3 Ways to Immediately Make Your Post-Conferences More Effective

Post-conference meetings

Post-conferences, summatives, etc. (insert your post-conference verbiage) aren’t easy for teachers. Here are 3 ways you can immediately change your post-conferences to not only make them more teacher-friendly, but also more effective and focused on professional growth.

1.) Stop asking “How do you think the lesson went?” 99% of the time the responses will go one of 2 directions:

Response A.) “It went really well!” Most of the time, we are inclined to talk about how well it went. As humans, we possess bias known as illusory superiority, where we tend to overestimate our own qualities and abilities, relative to others.

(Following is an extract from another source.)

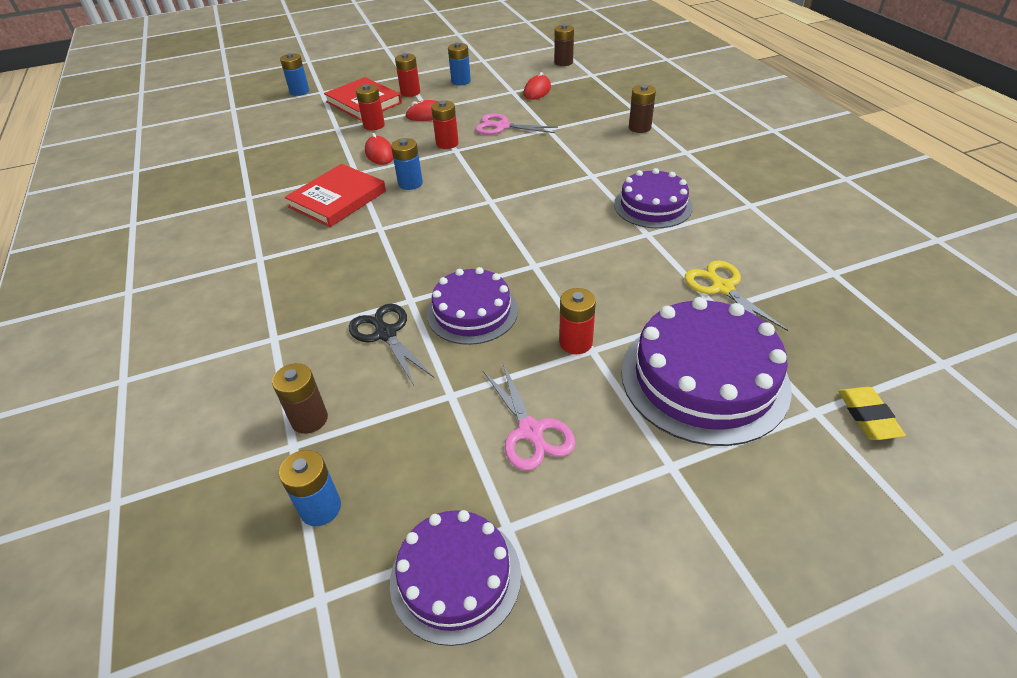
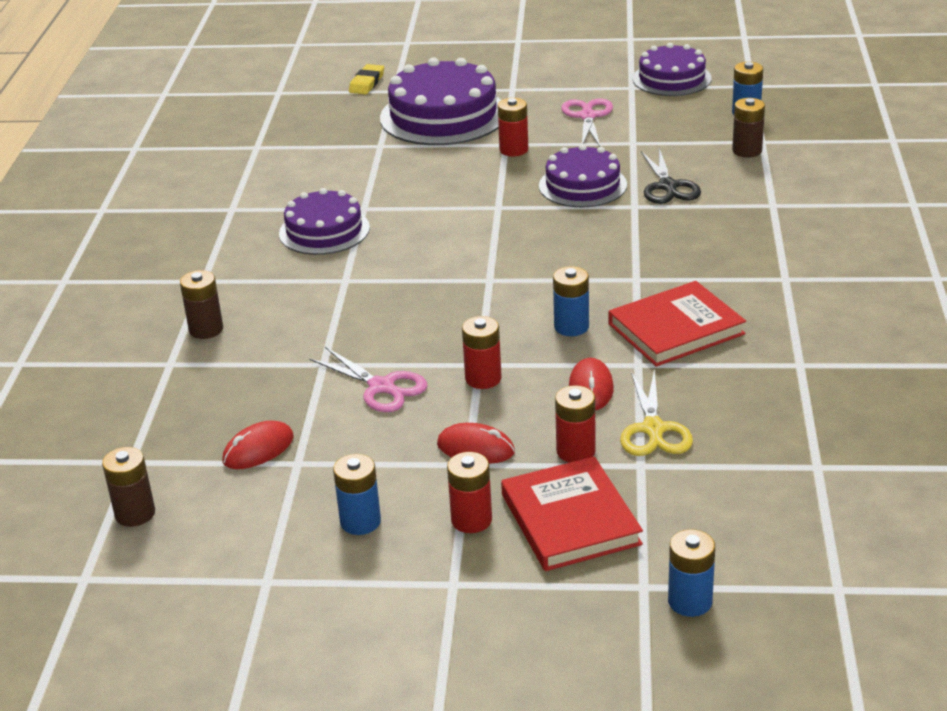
camera: 155 degrees left, 10 degrees down
(722, 288) = (357, 156): yellow scissors -> yellow scissors (653, 429)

This effect will distort what actually happened and won’t give us an accurate picture.

Response B.) “It went well, but could have been better if I…” We don’t want to be the person that comes across as unteachable or not able to grow, so we throw in some humility. Even the most genuine and sincere responses to the aforementioned question don’t get us to the heart of the conversation that needs to happen.

Instead ask, “How did you reflect on the lesson?” This places the emphasis not on ability or perceived experience, but on the processes we used to reflect, analyze, synthesize, and evaluate our thinking, learning, teaching, and success. This opens the door to conversations about metacognitive processes, inclusion of student feedback, and trusted peer observations. Speaking of…

 2.) Stop making it a one-sided principal-to-teacher conversation. Instead, invite other teachers to take part in the observation process.

We aren’t very good at judging our own aptitudes and competencies, but we’re actually quite good when it comes to critiquing others. Encourage teachers to invite teacher colleagues, with whom mutual trust and respect has already been established, into the classroom. This trusted teacher can provide additional helpful and specific feedback to the teacher being observed.

3.) Stop holding the post-conference in your office. Instead, make it a moving conversation.

Think about times where it was most easy to share and reflect. You probably weren’t in a bright florescent office with someone staring directly at you. You were probably on a leisurely walk. A nice, easy pace even induces a higher mental alertness. Walk the halls, the gym, outside, wherever, as long as it’s conversational, focused, and comfortable.

Not only are we changing reflective feedback processes, but we are making changes to protocols. We are wired to prefer consistency and stability. Once we chisel at this status quo structure, we all begin to incrementally welcome change. We begin to treat feedback as possible truths grounded in validity. We start to welcome feedback as an opportunity to see teaching, learning, and professional growth in new ways.